▶ [Aim of the exercise]:
Write the data below out again, exactly as each line reads.

[Records excerpted from a collection]
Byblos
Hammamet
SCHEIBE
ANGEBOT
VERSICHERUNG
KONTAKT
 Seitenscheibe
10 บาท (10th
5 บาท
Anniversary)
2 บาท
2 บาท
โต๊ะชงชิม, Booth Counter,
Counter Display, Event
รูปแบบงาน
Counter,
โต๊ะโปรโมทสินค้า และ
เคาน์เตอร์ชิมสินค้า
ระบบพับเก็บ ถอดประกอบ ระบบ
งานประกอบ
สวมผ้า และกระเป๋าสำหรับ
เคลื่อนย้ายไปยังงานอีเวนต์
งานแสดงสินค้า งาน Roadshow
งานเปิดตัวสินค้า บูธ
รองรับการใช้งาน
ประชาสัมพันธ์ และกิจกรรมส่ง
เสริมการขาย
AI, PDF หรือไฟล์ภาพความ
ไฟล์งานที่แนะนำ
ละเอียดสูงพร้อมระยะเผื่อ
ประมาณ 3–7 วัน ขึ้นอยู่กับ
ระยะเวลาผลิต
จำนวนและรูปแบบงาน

▶ [Exercise response]:
Byblos
Hammamet
SCHEIBE
ANGEBOT
VERSICHERUNG
KONTAKT
 Seitenscheibe
10 บาท (10th
5 บาท
Anniversary)
2 บาท
2 บาท
โต๊ะชงชิม, Booth Counter,
Counter Display, Event
รูปแบบงาน
Counter,
โต๊ะโปรโมทสินค้า และ
เคาน์เตอร์ชิมสินค้า
ระบบพับเก็บ ถอดประกอบ ระบบ
งานประกอบ
สวมผ้า และกระเป๋าสำหรับ
เคลื่อนย้ายไปยังงานอีเวนต์
งานแสดงสินค้า งาน Roadshow
งานเปิดตัวสินค้า บูธ
รองรับการใช้งาน
ประชาสัมพันธ์ และกิจกรรมส่ง
เสริมการขาย
AI, PDF หรือไฟล์ภาพความ
ไฟล์งานที่แนะนำ
ละเอียดสูงพร้อมระยะเผื่อ
ประมาณ 3–7 วัน ขึ้นอยู่กับ
ระยะเวลาผลิต
จำนวนและรูปแบบงาน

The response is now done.